Everything around us seems to be getting more automatic. We press buttons or tap screens all day long. And we see the results - the car starts immediately at the press of a button, the letters appear on the screen, the new screen glows and emerges.
We can get so used to pushing buttons and tapping screens that we can begin to treat other people like they were a keyboard or a screen: they should respond immediately at the press of a button or touch of the screen.
But people aren't screens. People aren't buttons.
Our expectations build until they are an avalanche crushing us.
Jesus wants to rescue us from the inundation: "Do not let your hearts be troubled" (Jn. 14:1).
Releasing ourselves from our own expectations is hard work. It means allowing ourselves to be liberated from the demanding spirit that can often hover over us. Demands love results. The more we play with the spirit of demands and results, the more we will grow unsettled by unreachable expectations.
And we can even draft God as an agent to secure our expectations. And if He doesn't deliver, resentment begins to build.

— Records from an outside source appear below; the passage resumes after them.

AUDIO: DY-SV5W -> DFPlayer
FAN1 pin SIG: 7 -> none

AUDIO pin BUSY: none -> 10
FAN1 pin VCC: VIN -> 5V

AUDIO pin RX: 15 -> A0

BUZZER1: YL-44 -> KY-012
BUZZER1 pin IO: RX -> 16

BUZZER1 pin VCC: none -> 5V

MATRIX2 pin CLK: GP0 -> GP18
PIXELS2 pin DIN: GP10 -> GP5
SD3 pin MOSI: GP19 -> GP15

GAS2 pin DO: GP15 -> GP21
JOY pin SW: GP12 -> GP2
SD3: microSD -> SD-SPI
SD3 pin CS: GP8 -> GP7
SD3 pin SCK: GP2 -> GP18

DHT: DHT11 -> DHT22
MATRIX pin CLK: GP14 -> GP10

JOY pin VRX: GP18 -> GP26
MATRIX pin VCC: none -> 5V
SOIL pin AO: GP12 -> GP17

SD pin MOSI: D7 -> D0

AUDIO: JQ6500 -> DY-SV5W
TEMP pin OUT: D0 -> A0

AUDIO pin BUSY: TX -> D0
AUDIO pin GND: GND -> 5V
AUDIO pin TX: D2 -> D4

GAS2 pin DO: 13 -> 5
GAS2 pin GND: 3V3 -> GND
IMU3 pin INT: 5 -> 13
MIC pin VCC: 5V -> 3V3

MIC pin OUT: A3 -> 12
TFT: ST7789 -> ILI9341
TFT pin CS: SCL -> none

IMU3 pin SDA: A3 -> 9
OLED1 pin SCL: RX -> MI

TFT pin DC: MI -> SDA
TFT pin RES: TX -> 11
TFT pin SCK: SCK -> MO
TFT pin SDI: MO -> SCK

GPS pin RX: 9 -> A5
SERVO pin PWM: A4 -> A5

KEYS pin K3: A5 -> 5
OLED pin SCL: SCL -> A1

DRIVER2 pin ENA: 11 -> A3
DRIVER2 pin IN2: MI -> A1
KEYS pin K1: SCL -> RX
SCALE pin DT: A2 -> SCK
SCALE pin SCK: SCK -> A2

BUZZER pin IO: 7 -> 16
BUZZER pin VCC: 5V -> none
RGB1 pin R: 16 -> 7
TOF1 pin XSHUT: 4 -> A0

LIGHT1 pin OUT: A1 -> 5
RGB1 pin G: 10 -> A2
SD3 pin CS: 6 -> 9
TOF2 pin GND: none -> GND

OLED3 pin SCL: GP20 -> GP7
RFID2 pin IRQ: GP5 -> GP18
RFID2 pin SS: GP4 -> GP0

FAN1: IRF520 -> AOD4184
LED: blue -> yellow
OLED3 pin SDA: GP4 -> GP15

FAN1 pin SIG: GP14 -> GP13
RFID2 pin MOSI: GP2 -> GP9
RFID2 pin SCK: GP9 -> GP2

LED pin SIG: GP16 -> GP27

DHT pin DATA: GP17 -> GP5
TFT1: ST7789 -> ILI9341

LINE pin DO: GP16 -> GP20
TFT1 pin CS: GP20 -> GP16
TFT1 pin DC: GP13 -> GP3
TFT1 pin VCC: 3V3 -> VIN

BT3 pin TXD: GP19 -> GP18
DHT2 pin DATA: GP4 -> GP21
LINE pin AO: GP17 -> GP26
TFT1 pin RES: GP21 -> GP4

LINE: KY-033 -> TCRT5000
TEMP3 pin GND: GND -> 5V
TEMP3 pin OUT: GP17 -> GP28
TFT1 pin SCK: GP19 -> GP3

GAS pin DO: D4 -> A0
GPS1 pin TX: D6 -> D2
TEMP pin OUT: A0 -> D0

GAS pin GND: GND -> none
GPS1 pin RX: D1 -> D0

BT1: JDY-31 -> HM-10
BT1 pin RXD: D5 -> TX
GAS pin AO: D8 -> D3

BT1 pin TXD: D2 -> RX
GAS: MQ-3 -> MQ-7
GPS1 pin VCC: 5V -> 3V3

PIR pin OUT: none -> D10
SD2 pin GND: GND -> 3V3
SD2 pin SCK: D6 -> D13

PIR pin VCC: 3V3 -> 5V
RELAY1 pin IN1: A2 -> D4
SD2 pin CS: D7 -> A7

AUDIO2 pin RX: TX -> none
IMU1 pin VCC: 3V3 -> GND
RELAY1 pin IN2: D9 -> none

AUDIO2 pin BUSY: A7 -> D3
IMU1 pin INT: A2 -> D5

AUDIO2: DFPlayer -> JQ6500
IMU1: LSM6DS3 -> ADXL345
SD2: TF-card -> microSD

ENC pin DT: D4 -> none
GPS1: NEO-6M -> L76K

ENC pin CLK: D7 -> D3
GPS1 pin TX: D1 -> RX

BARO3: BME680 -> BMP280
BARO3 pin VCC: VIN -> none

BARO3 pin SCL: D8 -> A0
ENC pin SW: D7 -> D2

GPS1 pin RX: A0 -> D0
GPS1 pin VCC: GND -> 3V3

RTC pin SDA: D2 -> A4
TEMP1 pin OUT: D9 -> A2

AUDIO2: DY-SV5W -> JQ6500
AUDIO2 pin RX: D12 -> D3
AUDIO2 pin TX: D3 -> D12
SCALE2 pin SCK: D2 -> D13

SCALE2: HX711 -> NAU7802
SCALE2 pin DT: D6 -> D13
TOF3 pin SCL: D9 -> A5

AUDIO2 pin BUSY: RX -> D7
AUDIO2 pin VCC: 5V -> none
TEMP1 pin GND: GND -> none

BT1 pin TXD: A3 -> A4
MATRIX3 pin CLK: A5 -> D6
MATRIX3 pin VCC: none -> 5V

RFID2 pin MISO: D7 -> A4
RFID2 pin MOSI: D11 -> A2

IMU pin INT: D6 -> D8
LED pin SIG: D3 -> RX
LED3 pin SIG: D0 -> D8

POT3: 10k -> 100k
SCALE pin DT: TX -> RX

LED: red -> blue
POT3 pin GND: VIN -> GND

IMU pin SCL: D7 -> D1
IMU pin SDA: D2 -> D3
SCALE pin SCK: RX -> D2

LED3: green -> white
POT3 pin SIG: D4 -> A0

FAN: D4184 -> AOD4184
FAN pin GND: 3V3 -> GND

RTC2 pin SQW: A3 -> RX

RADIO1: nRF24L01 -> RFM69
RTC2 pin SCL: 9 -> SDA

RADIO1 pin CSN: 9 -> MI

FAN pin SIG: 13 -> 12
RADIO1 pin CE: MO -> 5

Prayer doesn't involve pressing a button or swiping a screen. Prayer means sitting down at church in the presence of the Blessed Sacrament or in the silence of our own room and letting God be free. God meets us in silence. He wants to take us to Himself in love. As we sit down to pray, the demands, expectations, and wishes for results swirl around us.
Let them go. Put them down as often as you have to. And as we repeatedly let go of the momentum, a new freedom will slowly be born is us. Let grace replace your expectations. Let meeting God be more important than the countless buttons and the hypnotic screens.